Grants Funded

Abstract
Dermal scarring affects more than 80 million people worldwide annually. Thermal blast injuries constitute 5 to 20% of military casualties. Over 4.4 million people are injured in motor vehicle accidents and over 2.4 million patients are burned. In severe burns, more than 40% patients develop hypertrophic scar contractures (HSc). HSc develop over 6 months and costs millions of dollars per year.
Severe burn injuries are typically treated using collagen-based, degradable, bioengineered skin equivalents (BSE). Although BSE have been used in the clinic for ~30 years, current BSE lack the appropriate mechanical properties and degradation rates to mitigate HSc. There is a large unmet need for novel therapies that prevent HSc.
Additionally microRNAs have emerged as key regulators of the innate immune responses to wound inflammation and fibrosis. Recently literature has pointed to several potential candidate miRs that regulate myofibroblast differentiation in different organs including miR-146a (blocks TGF-ß activated SMAD4 in dermal fibroblasts), miR-132, (promotes hepatic stellate cell differentiation into myofibroblasts) miR-155 (promotes aortic adventitial fibroblast differentiation into myofibroblasts) and mir-29a (suppresses the transdifferentiation of myoblasts into myofibroblasts).

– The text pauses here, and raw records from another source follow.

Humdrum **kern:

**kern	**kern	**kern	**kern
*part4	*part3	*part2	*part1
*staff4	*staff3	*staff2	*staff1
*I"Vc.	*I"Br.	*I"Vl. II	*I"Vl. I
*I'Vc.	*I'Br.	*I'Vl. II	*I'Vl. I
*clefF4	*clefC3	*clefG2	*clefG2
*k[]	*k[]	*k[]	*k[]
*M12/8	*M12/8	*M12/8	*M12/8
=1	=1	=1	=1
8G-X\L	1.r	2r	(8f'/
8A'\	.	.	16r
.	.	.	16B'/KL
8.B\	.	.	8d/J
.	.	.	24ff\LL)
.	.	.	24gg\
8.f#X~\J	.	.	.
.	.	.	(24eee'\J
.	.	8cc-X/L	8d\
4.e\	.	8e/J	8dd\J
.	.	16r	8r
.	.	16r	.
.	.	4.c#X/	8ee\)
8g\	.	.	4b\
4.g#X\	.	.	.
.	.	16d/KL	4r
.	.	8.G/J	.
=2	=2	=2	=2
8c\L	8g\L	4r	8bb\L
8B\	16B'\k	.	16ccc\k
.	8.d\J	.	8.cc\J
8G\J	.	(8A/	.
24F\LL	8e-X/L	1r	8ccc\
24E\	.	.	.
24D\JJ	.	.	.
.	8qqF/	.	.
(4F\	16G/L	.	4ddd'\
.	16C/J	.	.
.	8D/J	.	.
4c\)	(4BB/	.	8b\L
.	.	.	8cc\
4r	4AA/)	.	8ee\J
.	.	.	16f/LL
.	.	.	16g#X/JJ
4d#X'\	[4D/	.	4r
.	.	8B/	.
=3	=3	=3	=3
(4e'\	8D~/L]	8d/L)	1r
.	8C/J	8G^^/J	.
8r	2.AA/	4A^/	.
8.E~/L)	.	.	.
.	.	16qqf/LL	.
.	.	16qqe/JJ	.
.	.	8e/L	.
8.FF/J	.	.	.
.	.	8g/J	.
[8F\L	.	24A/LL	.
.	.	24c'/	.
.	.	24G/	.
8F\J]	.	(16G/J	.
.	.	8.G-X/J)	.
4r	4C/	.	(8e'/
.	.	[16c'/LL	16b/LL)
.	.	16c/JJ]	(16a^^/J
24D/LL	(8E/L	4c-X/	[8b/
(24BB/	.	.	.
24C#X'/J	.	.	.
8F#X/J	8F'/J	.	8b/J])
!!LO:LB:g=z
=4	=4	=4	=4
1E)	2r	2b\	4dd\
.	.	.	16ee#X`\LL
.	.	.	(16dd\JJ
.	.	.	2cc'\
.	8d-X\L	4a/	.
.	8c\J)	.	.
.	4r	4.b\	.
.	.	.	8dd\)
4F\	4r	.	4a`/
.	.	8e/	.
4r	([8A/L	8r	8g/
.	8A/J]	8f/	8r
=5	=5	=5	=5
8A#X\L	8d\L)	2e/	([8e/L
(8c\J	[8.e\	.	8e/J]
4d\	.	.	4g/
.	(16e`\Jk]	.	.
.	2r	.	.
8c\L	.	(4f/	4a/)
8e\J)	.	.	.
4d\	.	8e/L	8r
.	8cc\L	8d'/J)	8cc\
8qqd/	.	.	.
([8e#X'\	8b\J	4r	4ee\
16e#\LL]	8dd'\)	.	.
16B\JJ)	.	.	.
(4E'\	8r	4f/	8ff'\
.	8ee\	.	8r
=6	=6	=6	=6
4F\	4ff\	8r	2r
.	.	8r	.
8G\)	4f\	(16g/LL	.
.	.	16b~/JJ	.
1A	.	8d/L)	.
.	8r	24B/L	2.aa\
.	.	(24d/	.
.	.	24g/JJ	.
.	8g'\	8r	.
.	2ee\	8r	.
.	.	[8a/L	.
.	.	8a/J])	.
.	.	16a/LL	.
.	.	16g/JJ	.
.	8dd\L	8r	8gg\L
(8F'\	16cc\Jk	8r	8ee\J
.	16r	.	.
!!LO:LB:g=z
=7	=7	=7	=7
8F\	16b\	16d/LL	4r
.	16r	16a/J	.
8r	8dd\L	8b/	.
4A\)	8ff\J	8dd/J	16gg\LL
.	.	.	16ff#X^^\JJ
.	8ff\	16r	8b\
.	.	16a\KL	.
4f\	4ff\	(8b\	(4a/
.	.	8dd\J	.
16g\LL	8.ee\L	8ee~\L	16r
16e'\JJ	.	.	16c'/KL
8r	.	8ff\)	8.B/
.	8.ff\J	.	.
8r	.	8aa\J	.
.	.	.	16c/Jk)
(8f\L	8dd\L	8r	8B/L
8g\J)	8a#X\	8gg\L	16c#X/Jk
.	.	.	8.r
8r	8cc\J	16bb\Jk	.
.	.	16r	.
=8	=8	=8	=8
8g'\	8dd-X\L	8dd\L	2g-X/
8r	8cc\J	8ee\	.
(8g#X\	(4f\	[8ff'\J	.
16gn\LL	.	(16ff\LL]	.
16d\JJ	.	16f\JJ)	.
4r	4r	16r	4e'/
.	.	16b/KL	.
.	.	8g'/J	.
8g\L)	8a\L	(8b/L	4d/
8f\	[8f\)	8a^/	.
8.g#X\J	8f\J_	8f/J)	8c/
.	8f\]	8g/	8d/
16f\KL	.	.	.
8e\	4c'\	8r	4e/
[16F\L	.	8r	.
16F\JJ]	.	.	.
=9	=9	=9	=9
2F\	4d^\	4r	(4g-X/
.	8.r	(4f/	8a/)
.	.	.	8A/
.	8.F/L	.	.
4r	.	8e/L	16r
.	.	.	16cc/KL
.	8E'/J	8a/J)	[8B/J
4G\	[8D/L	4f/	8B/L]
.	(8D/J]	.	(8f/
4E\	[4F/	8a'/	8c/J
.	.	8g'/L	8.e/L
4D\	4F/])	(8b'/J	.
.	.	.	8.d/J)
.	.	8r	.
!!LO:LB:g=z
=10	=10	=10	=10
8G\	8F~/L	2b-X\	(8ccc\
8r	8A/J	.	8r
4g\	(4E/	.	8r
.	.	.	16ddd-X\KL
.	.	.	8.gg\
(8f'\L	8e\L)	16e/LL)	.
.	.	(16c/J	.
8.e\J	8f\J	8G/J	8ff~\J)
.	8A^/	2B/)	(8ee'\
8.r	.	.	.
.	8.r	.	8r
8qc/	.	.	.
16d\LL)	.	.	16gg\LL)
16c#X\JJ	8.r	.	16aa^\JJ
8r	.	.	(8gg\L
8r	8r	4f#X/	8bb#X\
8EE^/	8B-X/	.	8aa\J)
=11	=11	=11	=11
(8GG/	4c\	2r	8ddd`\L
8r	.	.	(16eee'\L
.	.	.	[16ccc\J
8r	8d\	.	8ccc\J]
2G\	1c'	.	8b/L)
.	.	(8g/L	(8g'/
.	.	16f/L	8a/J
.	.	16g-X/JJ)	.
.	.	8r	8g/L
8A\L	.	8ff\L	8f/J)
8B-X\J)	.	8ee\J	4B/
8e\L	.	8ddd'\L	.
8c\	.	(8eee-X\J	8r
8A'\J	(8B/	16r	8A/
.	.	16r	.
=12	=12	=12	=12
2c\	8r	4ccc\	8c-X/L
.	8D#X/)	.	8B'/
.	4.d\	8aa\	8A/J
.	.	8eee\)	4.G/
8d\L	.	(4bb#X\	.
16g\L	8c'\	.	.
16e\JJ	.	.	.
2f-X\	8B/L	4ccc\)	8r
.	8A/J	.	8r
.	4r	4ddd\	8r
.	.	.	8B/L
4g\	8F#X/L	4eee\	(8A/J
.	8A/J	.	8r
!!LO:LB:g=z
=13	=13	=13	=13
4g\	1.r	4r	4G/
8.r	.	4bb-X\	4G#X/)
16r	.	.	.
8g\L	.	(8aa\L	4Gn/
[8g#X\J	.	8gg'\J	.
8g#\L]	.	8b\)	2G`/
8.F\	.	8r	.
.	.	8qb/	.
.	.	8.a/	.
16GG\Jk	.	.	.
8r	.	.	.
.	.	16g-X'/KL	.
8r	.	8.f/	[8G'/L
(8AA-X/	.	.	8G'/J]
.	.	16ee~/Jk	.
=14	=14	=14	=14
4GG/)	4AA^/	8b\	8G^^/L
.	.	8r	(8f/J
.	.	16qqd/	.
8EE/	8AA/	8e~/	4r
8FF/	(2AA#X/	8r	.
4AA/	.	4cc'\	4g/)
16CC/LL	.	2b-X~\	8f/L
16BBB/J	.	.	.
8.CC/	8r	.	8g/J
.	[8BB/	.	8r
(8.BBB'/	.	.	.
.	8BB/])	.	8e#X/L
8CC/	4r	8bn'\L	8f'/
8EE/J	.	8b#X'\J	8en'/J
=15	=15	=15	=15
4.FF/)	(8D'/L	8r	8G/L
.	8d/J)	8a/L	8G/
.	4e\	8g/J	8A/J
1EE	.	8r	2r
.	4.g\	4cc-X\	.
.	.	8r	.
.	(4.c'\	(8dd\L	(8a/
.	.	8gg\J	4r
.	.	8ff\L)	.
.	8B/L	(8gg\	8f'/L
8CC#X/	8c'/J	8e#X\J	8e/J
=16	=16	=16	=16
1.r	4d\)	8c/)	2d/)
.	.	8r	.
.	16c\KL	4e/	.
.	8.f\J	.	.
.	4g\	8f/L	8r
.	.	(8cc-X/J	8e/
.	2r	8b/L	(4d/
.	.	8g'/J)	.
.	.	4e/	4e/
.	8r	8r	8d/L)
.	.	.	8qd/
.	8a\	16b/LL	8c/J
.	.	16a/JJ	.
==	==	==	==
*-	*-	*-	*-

In previous work, we used electrospinning to create prototype, non-degradable BSE. We showed that the scaffolds contained desired mechanical properties, were biomimetic, and superior to standard of care BSE. Scaffolds shielded fibroblasts from mechanotransduction-forces transmitted to cells. We hypothesize that a biodegradable electrospun poly-lactide-co-e-caprolactone (PLCL) scaffold coated in collagen with appropriate micro-topography (pore sizes of 20-200µm), overall mechanical properties, degradation rates (6-12 months in vivo) and an appropriate drug delivery system of miRNAs, will reduce HSc and affectively prevent HSc contraction in vitro as proof of concept.

Biography
Dr. Michael Ogilvie obtained his AB from Harvard University in biochemical sciences, where he investigated genetic linkage analysis for peg lateral incisor/hypodontia tooth abnormalities. After graduating cum laude in field, he pursued a joint degree MD, MBA at the University of Chicago Pritzker School of Medicine and Booth Graduate School of Business, where he concentrated in medicine, economics, entrepreneurship and finance. While in medical school he researched quality improvements in internal medicine as well as clinical outcomes in plastic surgery. After successfully completing the five-year program, Dr. Ogilvie did his general surgery residency at the University of Miami, Jackson Memorial Hospital. During this time he took a two-year sabbatical for a research fellowship, also at the University of Miami, where he honed his clinical research in the fields of trauma critical care and burns. After his seven-year training program, Dr. Ogilvie is currently a plastic surgery fellow at Duke University with research interests in burns as well as facial reconstruction and aesthetic surgery.